■ PARTS OF THE EXERCISE ■
**a)** In the passage on marriage and happiness, what age range does the writer give for when "young enough" becomes "too old"?
**b)** Please summarize the passage on marriage and happiness in two sentences.

■ TEXT BLOCK ■
━━━
But having had an extra year and a half to sort out these feelings, perhaps the wisdom I gained will be of comfort to you.
First, please realize that you don't need to be married to be happy. Some of the most wretched people I know are married; many of them people who, in my opinion, freaked out because they were getting "too old" to be single. (BTW, I have seen the threshhold where "young enough" becomes "too old" range from 25 to 50.) Now, some have since divorced. Some are still married but feel stuck -- wanting to divorce but shit-scared of the prospect of being single again. Others (including many who have had kids) feel completely stuck -- they love their kids and want to keep the family intact even if it means sacrificing their own happiness with their partner.
Some of this, of course, is just whining. Plenty of people with terrific marriages feel stuck for some reason or another when they reach their mid-thirties.
But I believe a happy home is the key to happiness in life, and a happy home starts with a happy you. I know you've probably heard all the crap about "developing your passions, becoming an interesting person in your own right etc. etc." (A little too much pressure if you ask me!) But there is gem of an idea in the pile, and that is developing a baseline for your own personal happiness. It doesn't mean you're going to be happy all the time, or quell the urge find a husband, but what it allows you to do is establish a minimum happiness level. One in which you can be fairly secure. So, when you meet someone you could possibly marry, you can ask yourself: Does this person make me happier than I am all by myself?
Because once you're married, you might just wake up one day and go: "Now what?" (Or, "I can't believe I married a guy who refuses to play Scrabble, or insists on meat at every meal even though I'm a vegetarian, or who won't go see foreign films because he says it's too much work to read the subtitles.")
━━━
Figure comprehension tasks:
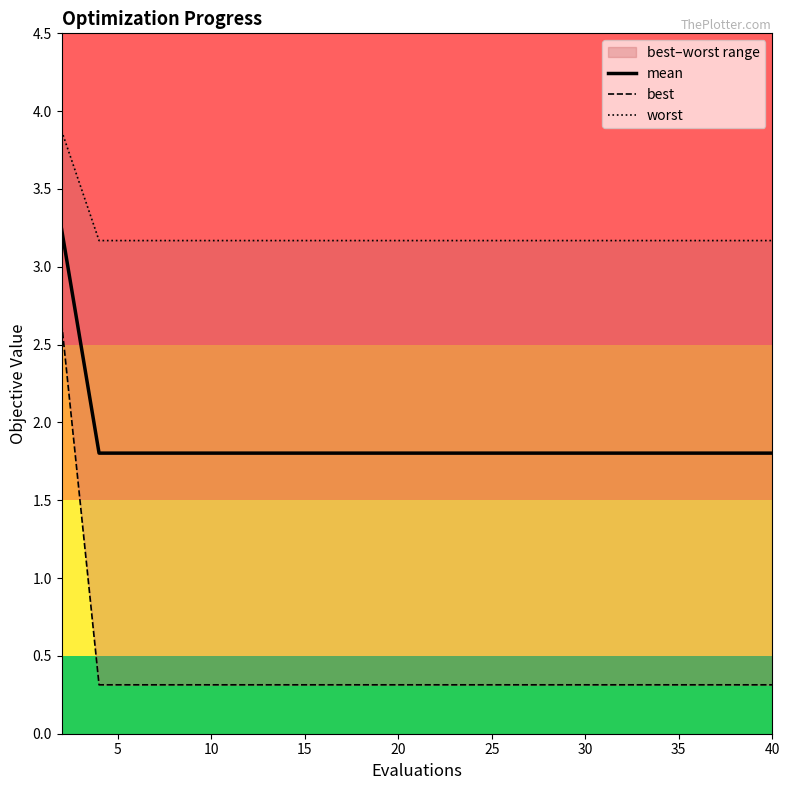

What is the maximum value for mean?

3.2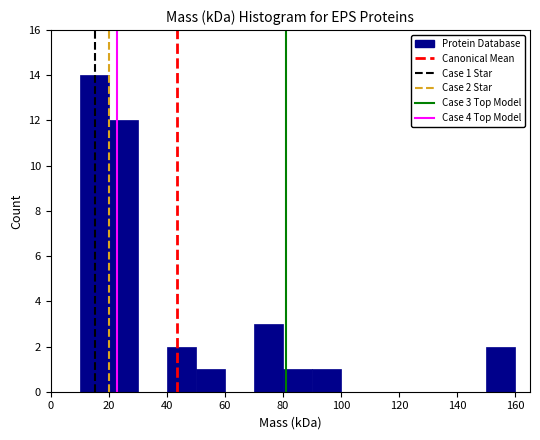

Which range on the x-axis has the tallest bar?

10 to 20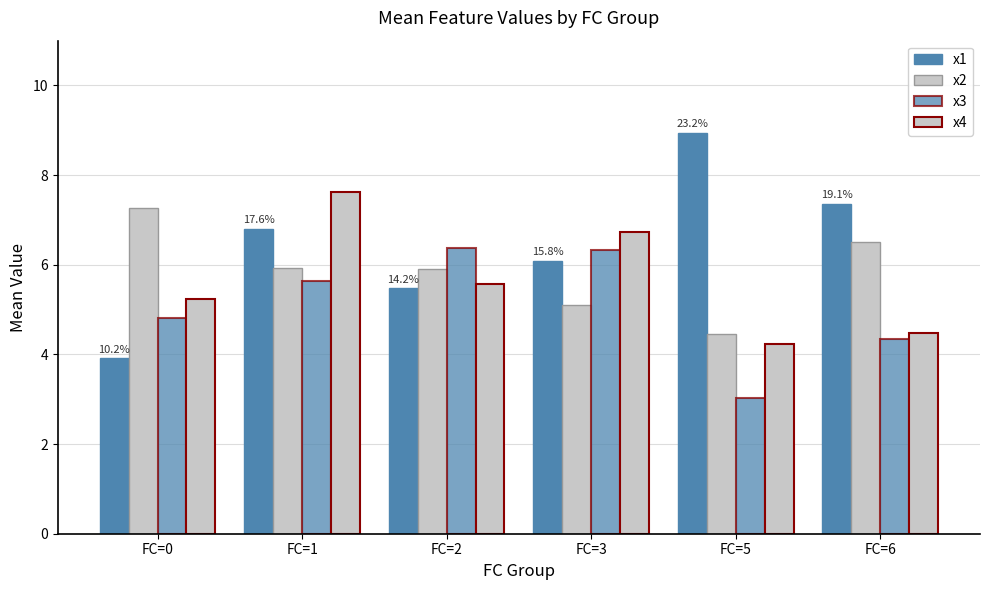

How many bars are there in each group?

4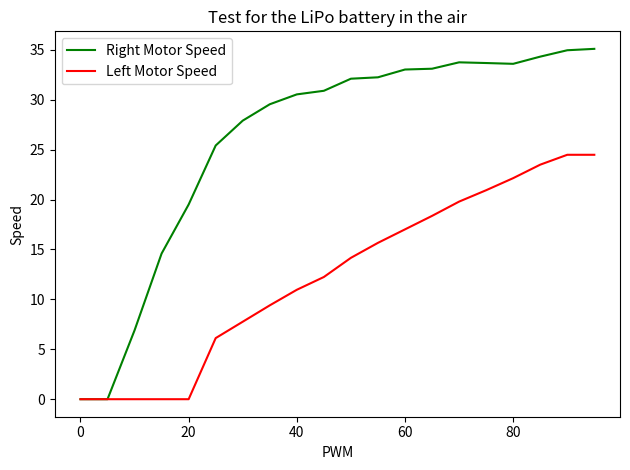

Which series has the largest total across all categories?

Right Motor Speed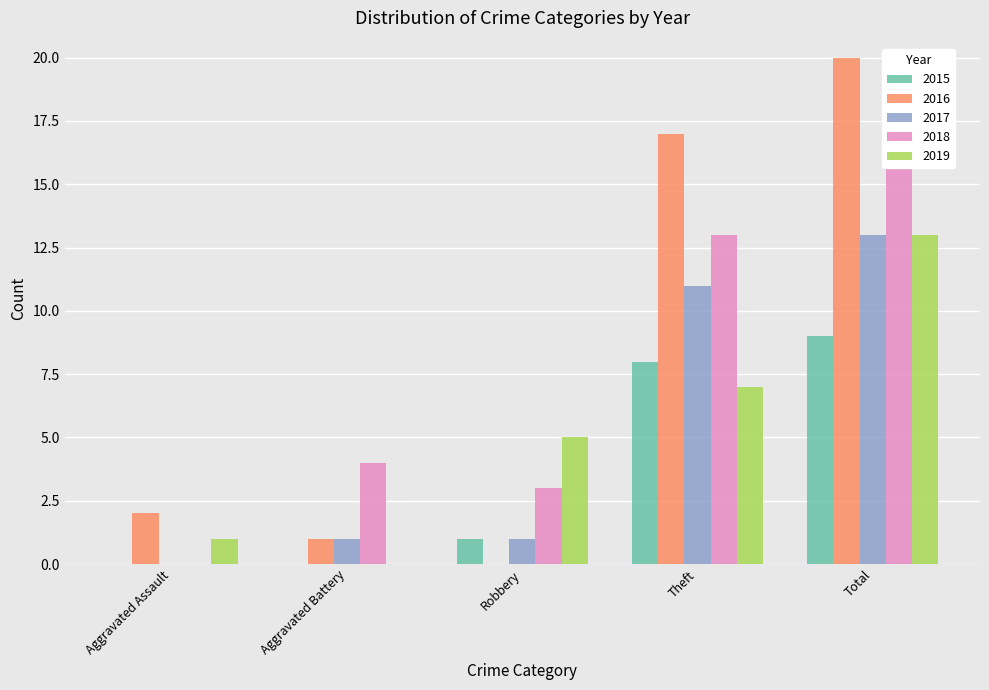

True or false: 2016 has a value of 17 at Theft.

True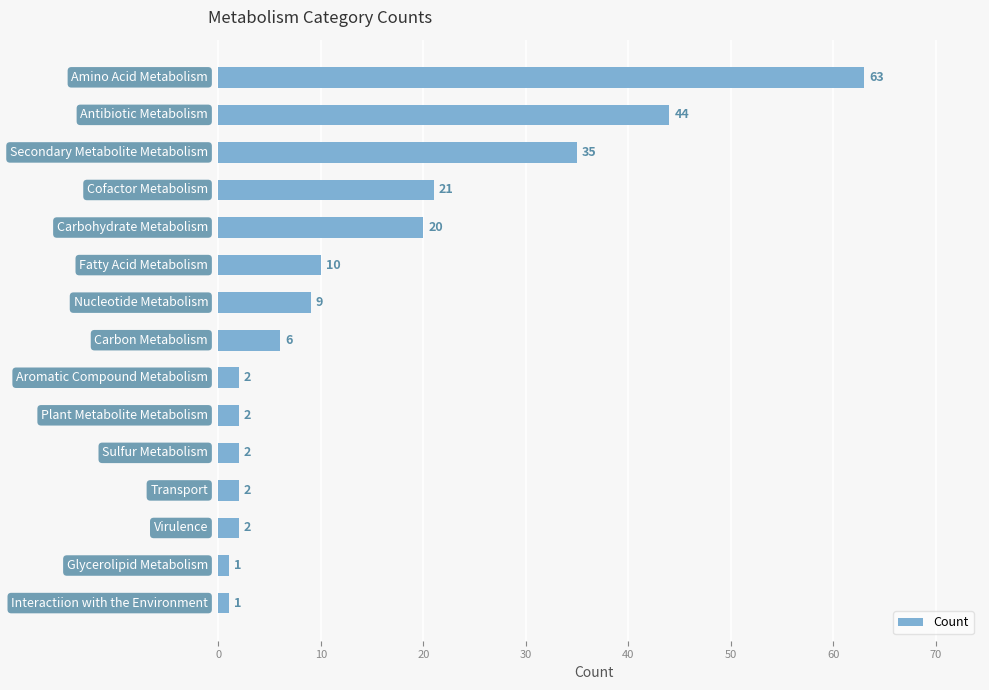

Reading top to bottom, what are all the values shown in this chart?

63	44	35	21	20	10	9	6	2	2	2	2	2	1	1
━━━
■ ANSWER SECTION ■
**a)** From 25 to 50.

**b)** The writer argues that marriage is not needed for happiness, pointing out that many married people are wretched or feel stuck, some of them having married out of fear of getting "too old" to be single. Instead, the writer advises developing a baseline for one's own personal happiness, so that on meeting a possible spouse one can ask whether that person brings more happiness than being alone.